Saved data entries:
--- START ---
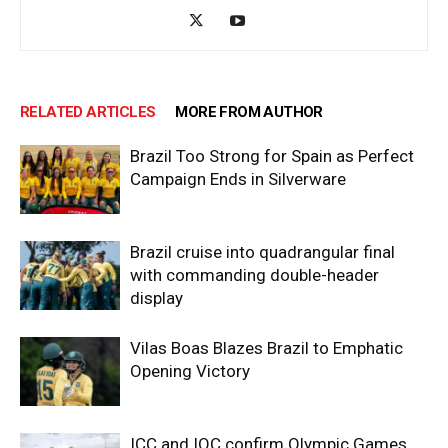
RELATED ARTICLES
MORE FROM AUTHOR
Brazil Too Strong for Spain as Perfect
Campaign Ends in Silverware
Brazil cruise into quadrangular final
with commanding double-header
display
Vilas Boas Blazes Brazil to Emphatic
Opening Victory
ICC and IOC confirm Olympic Games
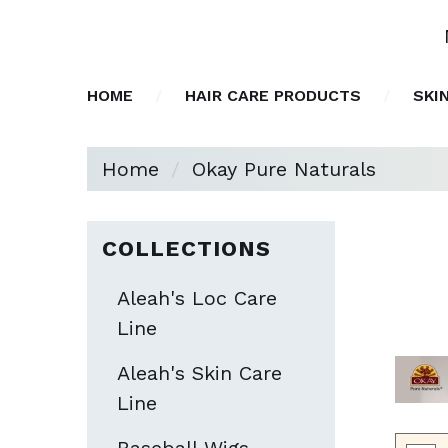
HOME
HAIR CARE PRODUCTS
SKI
Home
Okay Pure Naturals
COLLECTIONS
Aleah's Loc Care
Line
Aleah's Skin Care
Line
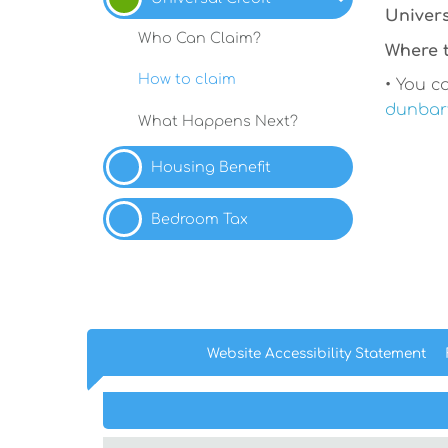
Univers
Who Can
Claim?
Where t
How to
claim
• You ca
dunbart
What Happens
Next?
Housing
Benefit
Bedroom
Tax
Website Accessibility
Statement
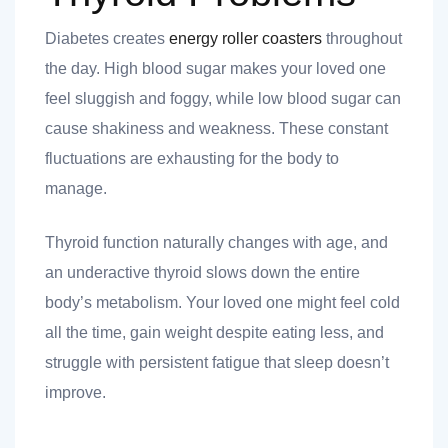
Diabetes creates
energy roller coasters
throughout
the day. High blood sugar makes your loved one
feel sluggish and foggy, while low blood sugar can
cause shakiness and weakness. These constant
fluctuations are exhausting for the body to
manage.
Thyroid function naturally changes with age, and
an underactive thyroid slows down the entire
body’s metabolism. Your loved one might feel cold
all the time, gain weight despite eating less, and
struggle with persistent fatigue that sleep doesn’t
improve.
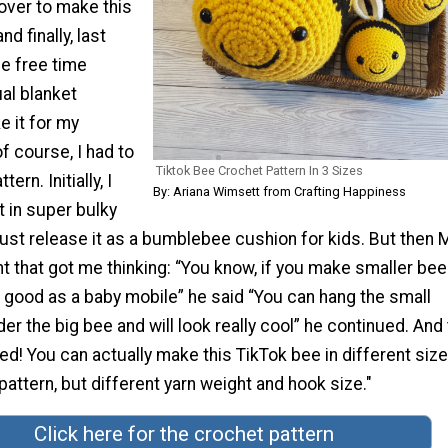
over to make this
d finally, last
e free time
al blanket
e it for my
f course, I had to
Tiktok Bee Crochet Pattern In 3 Sizes
rn. Initially, I
By: Ariana Wimsett from Crafting Happiness
t in super bulky
l just release it as a bumblebee cushion for kids. But then 
that got me thinking: “You know, if you make smaller bees
ok good as a baby mobile” he said “You can hang the small
 the big bee and will look really cool” he continued. And
d! You can actually make this TikTok bee in different size
attern, but different yarn weight and hook size."
Click here for the crochet pattern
--- END ---
Assignment
Retype every line of the rows above word for word, leaving out the picture markers.

Expected answer
RELATED ARTICLES
MORE FROM AUTHOR
Brazil Too Strong for Spain as Perfect
Campaign Ends in Silverware
Brazil cruise into quadrangular final
with commanding double-header
display
Vilas Boas Blazes Brazil to Emphatic
Opening Victory
ICC and IOC confirm Olympic Games
HOME
HAIR CARE PRODUCTS
SKI
Home
Okay Pure Naturals
COLLECTIONS
Aleah's Loc Care
Line
Aleah's Skin Care
Line
Univers
Who Can
Claim?
Where t
How to
claim
• You ca
dunbart
What Happens
Next?
Housing
Benefit
Bedroom
Tax
Website Accessibility
Statement
Diabetes creates
energy roller coasters
throughout
the day. High blood sugar makes your loved one
feel sluggish and foggy, while low blood sugar can
cause shakiness and weakness. These constant
fluctuations are exhausting for the body to
manage.
Thyroid function naturally changes with age, and
an underactive thyroid slows down the entire
body’s metabolism. Your loved one might feel cold
all the time, gain weight despite eating less, and
struggle with persistent fatigue that sleep doesn’t
improve.
over to make this
d finally, last
e free time
al blanket
e it for my
f course, I had to
Tiktok Bee Crochet Pattern In 3 Sizes
rn. Initially, I
By: Ariana Wimsett from Crafting Happiness
t in super bulky
l just release it as a bumblebee cushion for kids. But then 
that got me thinking: “You know, if you make smaller bees
ok good as a baby mobile” he said “You can hang the small
 the big bee and will look really cool” he continued. And
d! You can actually make this TikTok bee in different size
attern, but different yarn weight and hook size."
Click here for the crochet pattern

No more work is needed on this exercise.